View source on GitHub |
Class for representing a trainable constraint using a neural network.
Inherits From: BaseConstraint
tf_agents.bandits.policies.constraints.NeuralConstraint(
time_step_spec: tf_agents.typing.types.TimeStep
,
action_spec: tf_agents.typing.types.BoundedTensorSpec
,
constraint_network: Optional[tf_agents.typing.types.Network
],
error_loss_fn: tf_agents.typing.types.LossFn
= tf.compat.v1.losses.mean_squared_error,
name: Optional[Text] = 'NeuralConstraint'
)
This constraint class uses a neural network to compute the action feasibility. In this case, the loss function needs to be exposed for training the neural network weights, typically done by the agent that uses this constraint.
Attributes | |
---|---|
constraint_network
|
|
observation_spec
|
Methods
compute_loss
compute_loss(
observations: tf_agents.typing.types.NestedTensor
,
actions: tf_agents.typing.types.NestedTensor
,
rewards: tf_agents.typing.types.Tensor
,
weights: Optional[types.Float] = None,
training: bool = False
) -> tf_agents.typing.types.Tensor
Computes loss for training the constraint network.
Args | |
---|---|
observations
|
A batch of observations. |
actions
|
A batch of actions. |
rewards
|
A batch of rewards. |
weights
|
Optional scalar or elementwise (per-batch-entry) importance weights.
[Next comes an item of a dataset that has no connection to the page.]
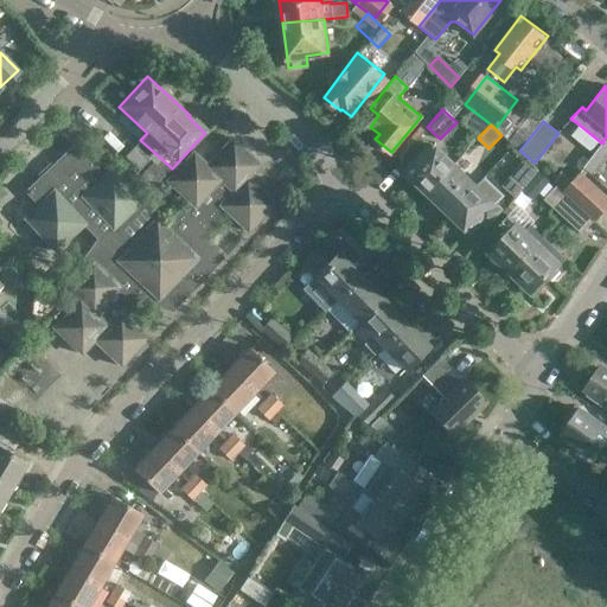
[(103,176),(75,145),(53,165),(50,163),(37,174),(40,177),(25,191),(38,205),(24,218),(55,251),(83,225),(116,262),(103,274),(91,260),(64,288),(78,301),(52,327),(81,353),(94,340),(120,365),(147,338),(125,317),(149,291),(158,300),(166,293),(171,299),(178,292),(171,285),(183,272),(197,285),(223,259),(200,237),(225,210),(248,230),(273,204),(247,178),(259,165),(231,139),(205,166),(191,153),(167,179),(186,200),(163,228),(154,219),(131,246),(112,229),(141,202),(110,168),(103,176)]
The output batch loss will be scaled by these weights, and the final scalar loss is the mean of these values. |
training
|
Whether the loss is being used for training. |
Returns | |
---|---|
loss
|
A Tensor containing the loss for the training step.
|
initialize
initialize()
Returns an op to initialize the constraint.
__call__
__call__(
observation, actions=None
)
Returns the probability of input actions being feasible.